The 2013 Idaho Legislature is more than a quarter women. The Legislature has actually lost three women from the previous session. Still, the male to female split at Idaho’s Statehouse is better than the national average. The National Conference of State Legislatures’ data show women make up 24 percent of state lawmakers nationally.
So, does the gender make-up of our elected officials matter? It’s one of the questions StateImpact wanted to explore as we gathered basic demographic information on all of Idaho’s legislators after November’s election. The gender breakdown in Idaho’s total population is nearly 50-50.
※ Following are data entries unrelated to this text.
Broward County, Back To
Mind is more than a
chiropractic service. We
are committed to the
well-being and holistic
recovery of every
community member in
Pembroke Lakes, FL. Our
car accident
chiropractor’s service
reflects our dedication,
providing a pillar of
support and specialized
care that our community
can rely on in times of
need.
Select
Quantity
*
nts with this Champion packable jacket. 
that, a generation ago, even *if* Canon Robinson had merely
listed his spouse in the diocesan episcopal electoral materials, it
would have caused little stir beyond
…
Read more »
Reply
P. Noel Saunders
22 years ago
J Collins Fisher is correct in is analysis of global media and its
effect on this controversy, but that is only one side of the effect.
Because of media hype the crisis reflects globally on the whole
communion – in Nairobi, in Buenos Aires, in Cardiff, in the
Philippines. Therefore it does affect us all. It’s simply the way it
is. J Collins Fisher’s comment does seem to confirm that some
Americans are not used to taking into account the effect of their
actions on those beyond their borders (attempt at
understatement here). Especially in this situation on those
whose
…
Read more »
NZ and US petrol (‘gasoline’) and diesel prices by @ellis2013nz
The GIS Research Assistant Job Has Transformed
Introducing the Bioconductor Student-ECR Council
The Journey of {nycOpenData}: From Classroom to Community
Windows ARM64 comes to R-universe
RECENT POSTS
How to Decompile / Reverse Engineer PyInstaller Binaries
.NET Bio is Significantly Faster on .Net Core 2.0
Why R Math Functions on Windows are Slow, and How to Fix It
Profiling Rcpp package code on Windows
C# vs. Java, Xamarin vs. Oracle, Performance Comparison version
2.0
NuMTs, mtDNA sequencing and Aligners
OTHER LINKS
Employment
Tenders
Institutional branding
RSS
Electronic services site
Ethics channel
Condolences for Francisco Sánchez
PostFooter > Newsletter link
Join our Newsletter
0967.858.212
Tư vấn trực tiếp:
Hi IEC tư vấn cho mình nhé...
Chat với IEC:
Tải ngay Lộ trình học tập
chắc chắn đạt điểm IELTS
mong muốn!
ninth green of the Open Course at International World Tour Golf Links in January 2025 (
Rep. Maxine Bell (R-Jerome) just started her 13th term in the Idaho Legislature. While she’s part of the Republican majority, she’s also part of a minority group — women. Bell says she’s worked with smart, influential women during her tenure at the Capitol. Rep. Bell included Celia Gould, the current director of Idaho’s Agriculture Department and former legislator; Wendy Jaquet, a Ketchum Democrat who retired from her House seat this year; and Rep. JoAn Wood, a Republican from Rigby who started her 16th term this week, among people she’s been honored to work with.
Bell doesn’t necessarily think the Idaho Legislature needs more women elected to office. “They [women] do bring different perspectives, but it doesn’t have to be equal,” says Bell. “Every issue is family, whether it’s crime, education, health – there are no female or male issues.”
“None of the women I have seen and served with were shrinking violets,” Bell adds. “Maybe that makes the difference, you don’t need the numbers if you’re willing to speak up and be active and get yourself out there.”
Senate Minority Leader Michelle Stennett (D-Ketchum) sees it differently. “I believe, in all aspects of governing. It should be more balanced,” says Stennett. “I think it should be more balanced party wise, ideologically, we should be as diverse as we can.”
Stennett wants to see an Idaho Legislature that is more balanced between men and women. “Women just think differently, they process differently,” says Stennett. “A lot of social justice issues and women’s issues are more dear to their heart, they lend a perspective their male counterparts just won’t see sometimes.”